**EXERCISE DIRECTIONS:**
List each line below that contains the string "What". Uppercase and lowercase letters count as different.

**SOURCE INFORMATION:**
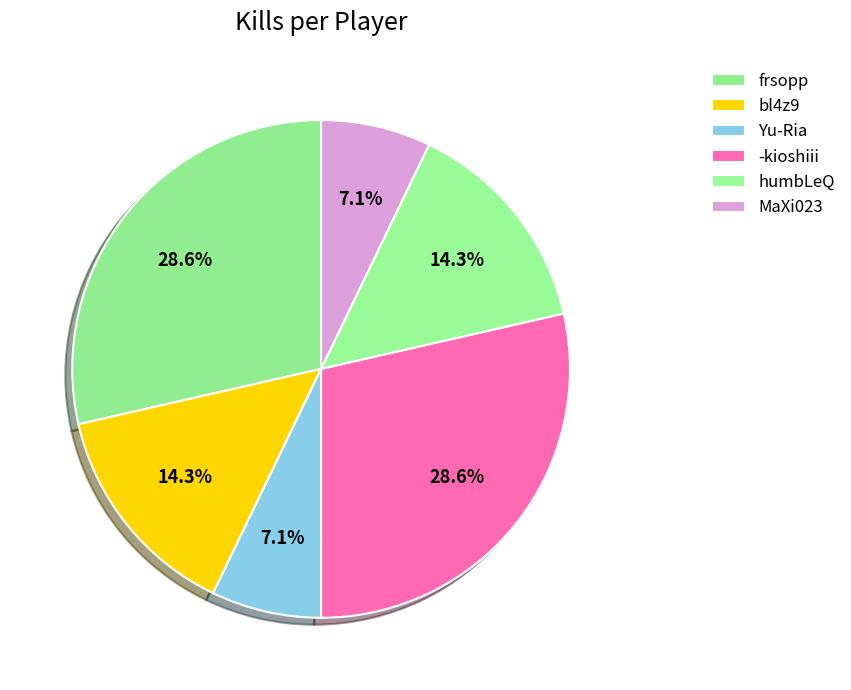

What is the smallest slice in the pie chart?

Yu-Ria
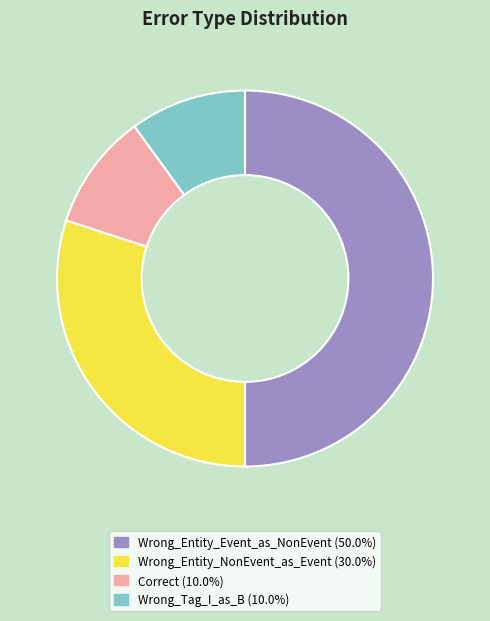

How many segments does this pie chart have?

4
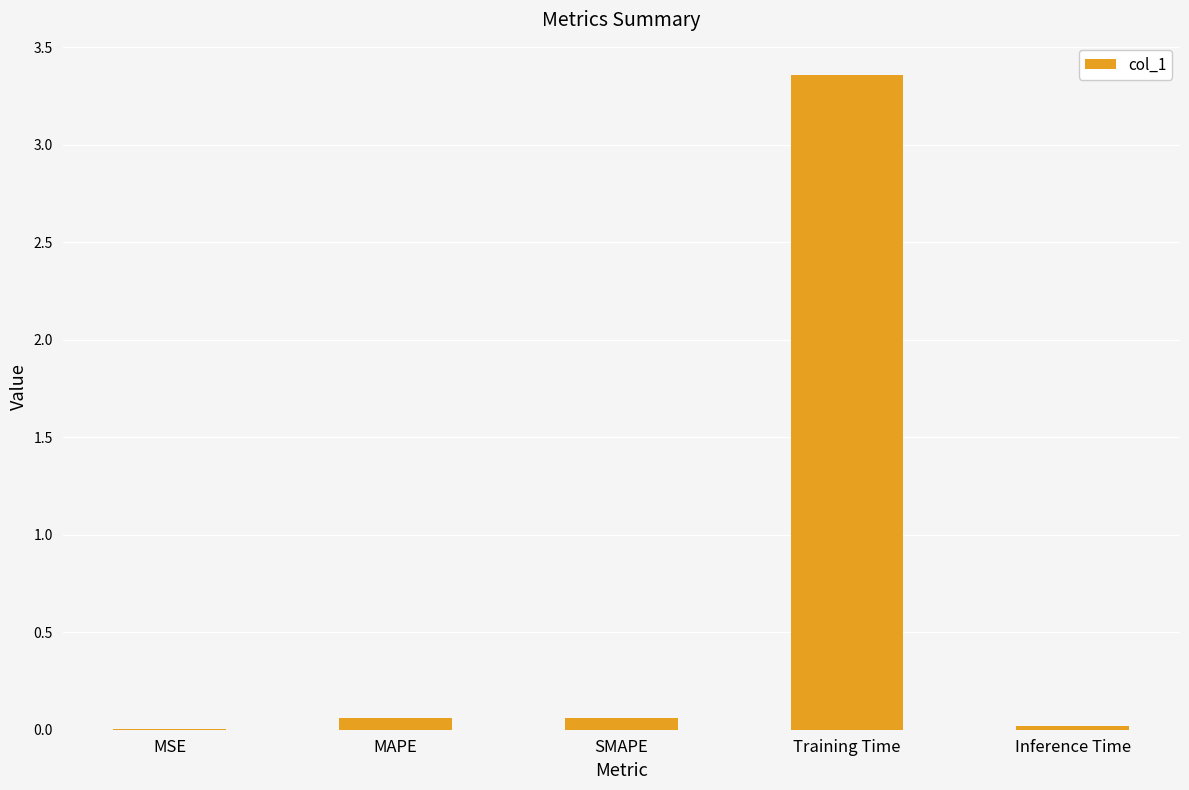

What is the sum of all values?

3.5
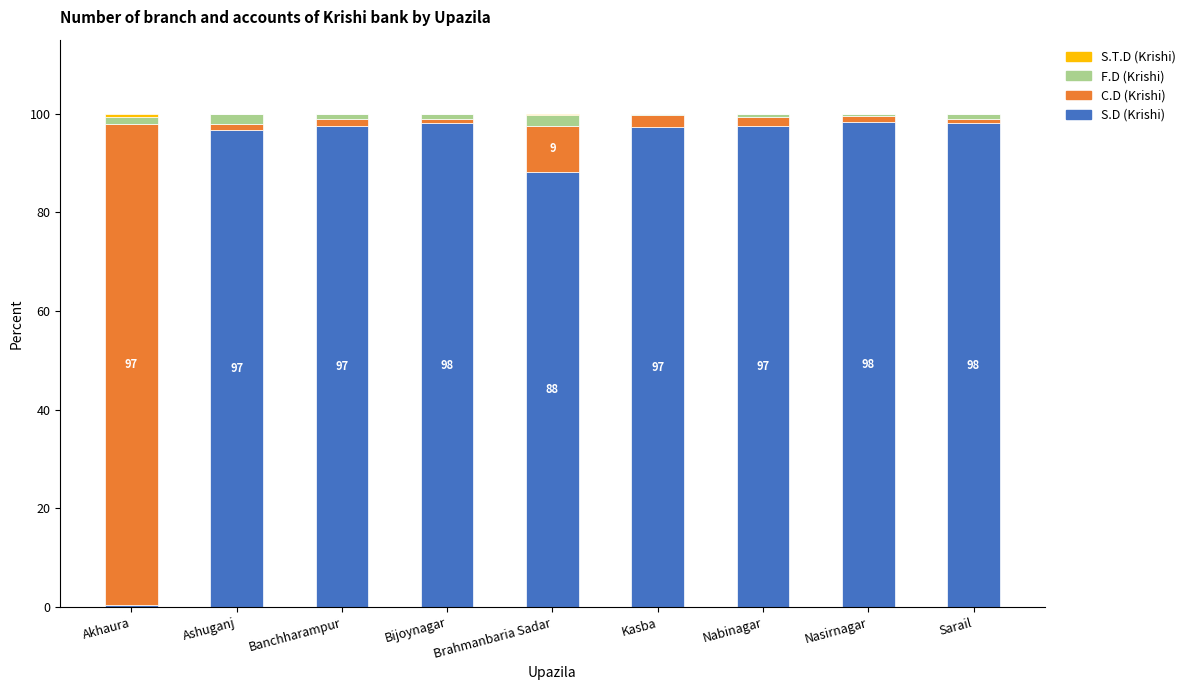

Is it true that S.D (Krishi) equals 149.8 at Nabinagar?

False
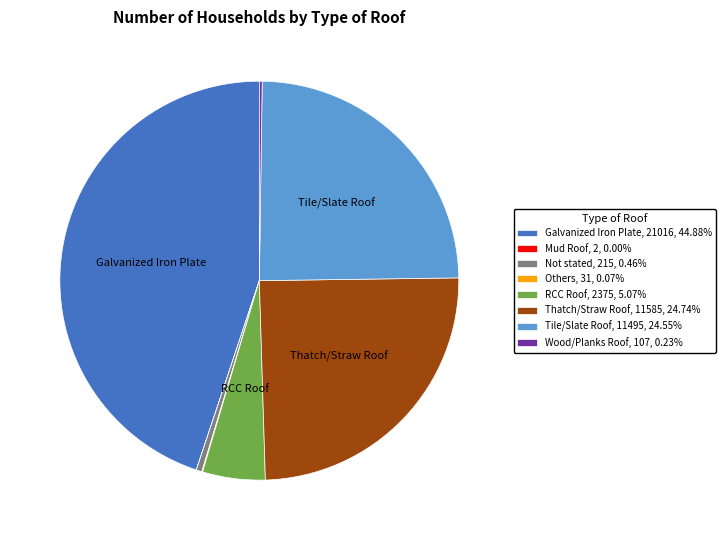

The Tile/Slate Roof slice represents 39% of the pie. True or false?

False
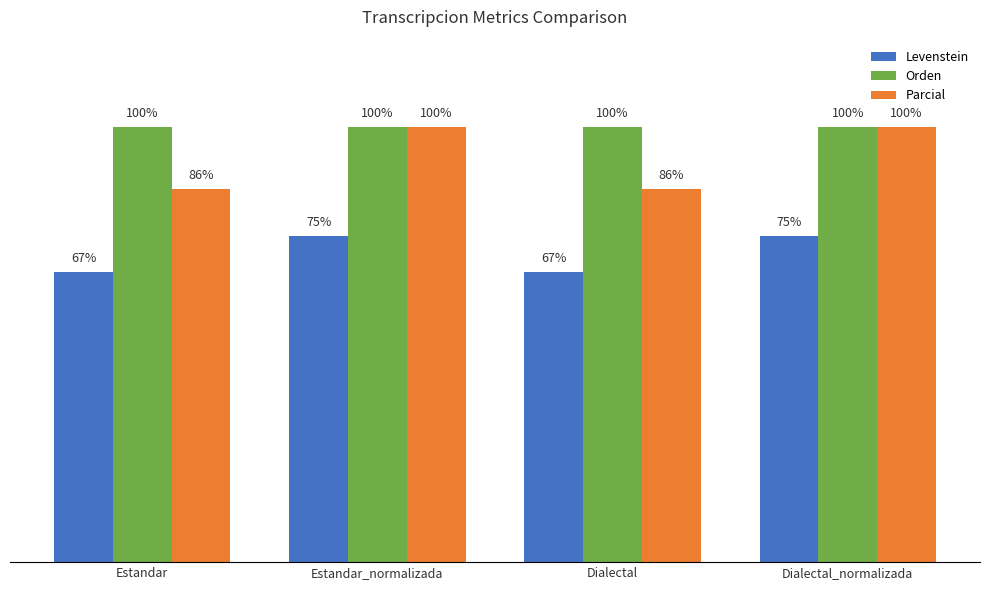

Rank the series by their average value, from lowest to highest.

Levenstein, Parcial, Orden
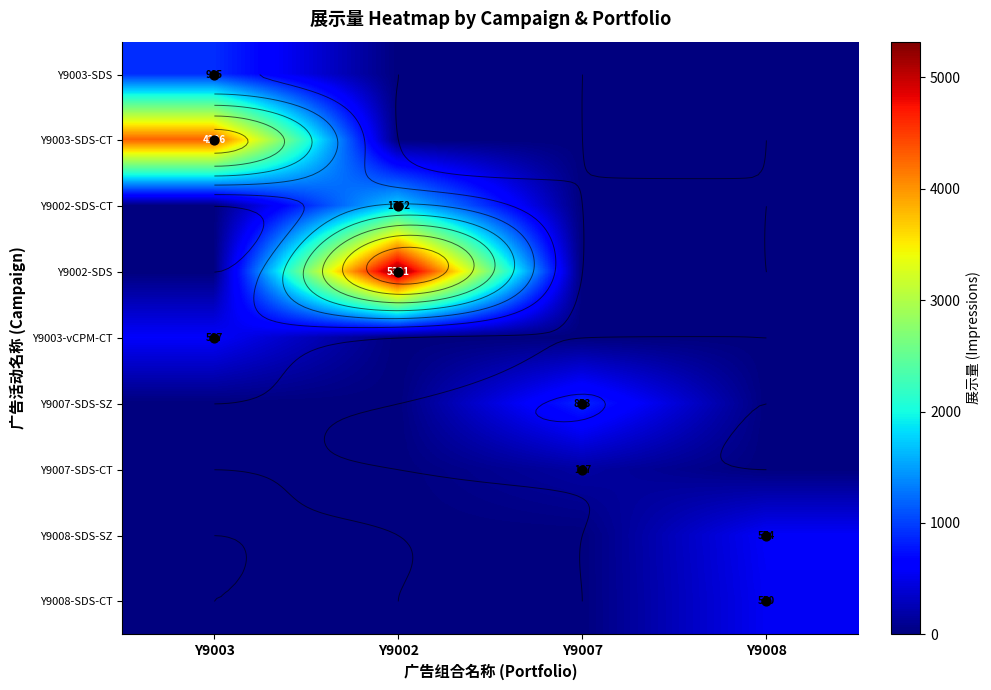

True or false: Y9003-SDS-CT has a value of 1786 at Y9007.

False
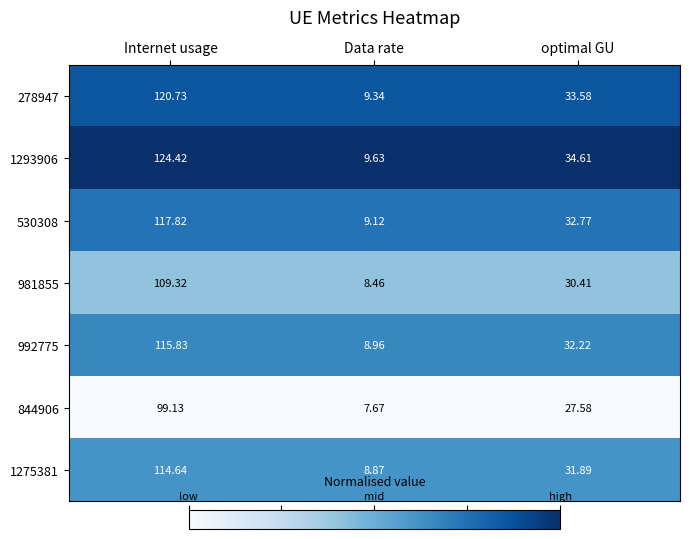

Which category has the lowest value across all series?

Data rate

**EXERCISE SOLUTION:**
What is the smallest slice in the pie chart?
What is the sum of all values?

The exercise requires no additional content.